Download or read book Legal Epidemiology written by Alexander C. Wagenaar and published by John Wiley & Sons. This book was released on 2023-07-25 with total page 469 pages. Available in PDF, EPUB and Kindle. Book excerpt: Explore how the law shapes and influences public health In the newly revised second edition of Legal Epidemiology: Theory and Methods, a team of distinguished researchers delivers a thorough primer on the problems that arise in legal epidemiology—and potential solutions to those problems. Following an introduction to the basic concepts of the field in Part One, the book offers a rich collection of theories that researchers have used to study how law influences behavior in Part Two. The book also covers the special questions of measurement that arise when law is the independent variable and the various study designs for legal epidemiology. Drawing on the full range of social, psychological, sociological, and sociolegal disciplines to better understand, measure, and predict how much laws will influence health-relevant behaviors and environments, the editors have also included works that: Discuss the frameworks for legal epidemiology, including explorations of law in public health systems and services Examine how law influences behavior, including discussions of criminological theories, procedural justice theory, and economic theory Explore the design of legal epidemiology evaluations, including natural experiments, randomized trials, and qualitative research An essential and engaging resource for experienced social science researchers, health scientists, legal scholars, and policy analysts, Legal Epidemiology: Theory and Methods will also benefit students, novice scientists, and non-scientists seeking a general orientation to the subject.

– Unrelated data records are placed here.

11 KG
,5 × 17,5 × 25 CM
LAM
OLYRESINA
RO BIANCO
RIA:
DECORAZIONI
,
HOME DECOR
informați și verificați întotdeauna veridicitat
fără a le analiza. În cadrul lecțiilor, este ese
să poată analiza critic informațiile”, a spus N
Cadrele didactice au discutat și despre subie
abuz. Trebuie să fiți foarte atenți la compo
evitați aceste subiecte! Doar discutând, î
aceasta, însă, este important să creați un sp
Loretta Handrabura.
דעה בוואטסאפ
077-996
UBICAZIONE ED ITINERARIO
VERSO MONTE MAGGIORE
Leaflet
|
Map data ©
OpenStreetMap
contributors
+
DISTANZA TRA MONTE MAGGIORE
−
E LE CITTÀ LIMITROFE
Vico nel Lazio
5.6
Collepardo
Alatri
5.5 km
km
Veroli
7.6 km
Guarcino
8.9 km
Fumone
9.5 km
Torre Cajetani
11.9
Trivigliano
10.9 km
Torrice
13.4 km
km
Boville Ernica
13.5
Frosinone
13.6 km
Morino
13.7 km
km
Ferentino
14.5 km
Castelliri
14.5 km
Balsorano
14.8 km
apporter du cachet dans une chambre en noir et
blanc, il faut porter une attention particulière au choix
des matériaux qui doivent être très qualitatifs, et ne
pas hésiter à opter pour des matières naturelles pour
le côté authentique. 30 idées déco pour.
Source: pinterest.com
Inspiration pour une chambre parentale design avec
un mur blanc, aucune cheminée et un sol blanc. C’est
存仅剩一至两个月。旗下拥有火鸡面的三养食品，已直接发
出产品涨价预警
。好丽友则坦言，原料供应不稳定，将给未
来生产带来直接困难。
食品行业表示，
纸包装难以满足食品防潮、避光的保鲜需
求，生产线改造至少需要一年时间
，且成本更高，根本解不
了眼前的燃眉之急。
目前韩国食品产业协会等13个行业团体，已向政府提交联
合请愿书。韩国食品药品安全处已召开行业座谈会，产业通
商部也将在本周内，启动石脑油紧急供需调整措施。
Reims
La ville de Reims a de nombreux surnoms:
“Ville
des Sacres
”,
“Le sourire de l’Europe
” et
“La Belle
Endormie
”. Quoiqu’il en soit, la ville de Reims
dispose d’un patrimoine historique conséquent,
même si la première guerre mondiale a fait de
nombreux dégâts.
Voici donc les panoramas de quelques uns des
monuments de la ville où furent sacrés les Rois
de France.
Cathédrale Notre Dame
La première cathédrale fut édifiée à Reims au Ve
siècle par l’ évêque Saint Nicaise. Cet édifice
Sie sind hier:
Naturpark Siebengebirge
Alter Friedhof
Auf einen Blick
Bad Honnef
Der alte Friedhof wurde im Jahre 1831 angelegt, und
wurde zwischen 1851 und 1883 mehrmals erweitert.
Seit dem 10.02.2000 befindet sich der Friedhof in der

Book The Social Impact of AIDS in the United States

Download or read book The Social Impact of AIDS in the United States written by National Research Council and published by National Academies Press. This book was released on 1993-02-01 with total page 337 pages. Available in PDF, EPUB and Kindle. Book excerpt: Europe's "Black Death" contributed to the rise of nation states, mercantile economies, and even the Reformation. Will the AIDS epidemic have similar dramatic effects on the social and political landscape of the twenty-first century? This readable volume looks at the impact of AIDS since its emergence and suggests its effects in the next decade, when a million or more Americans will likely die of the disease. The Social Impact of AIDS in the United States addresses some of the most sensitive and controversial issues in the public debate over AIDS. This landmark book explores how AIDS has affected fundamental policies and practices in our major institutions, examining: How America's major religious organizations have dealt with sometimes conflicting values: the imperative of care for the sick versus traditional views of homosexuality and drug use. Hotly debated public health measures, such as HIV antibody testing and screening, tracing of sexual contacts, and quarantine. The potential risk of HIV infection to and from health care workers. How AIDS activists have brought about major change in the way new drugs are brought to the marketplace. The impact of AIDS on community-based organizations, from volunteers caring for individuals to the highly political ACT-UP organization. Coping with HIV infection in prisons. Two case studies shed light on HIV and the family relationship. One reports on some efforts to gain legal recognition for nonmarital relationships, and the other examines foster care programs for newborns with the HIV virus. A case study of New York City details how selected institutions interact to give what may be a picture of AIDS in the future. This clear and comprehensive presentation will be of interest to anyone concerned about AIDS and its impact on the country: health professionals, sociologists, psychologists, advocates for at-risk populations, and interested individuals.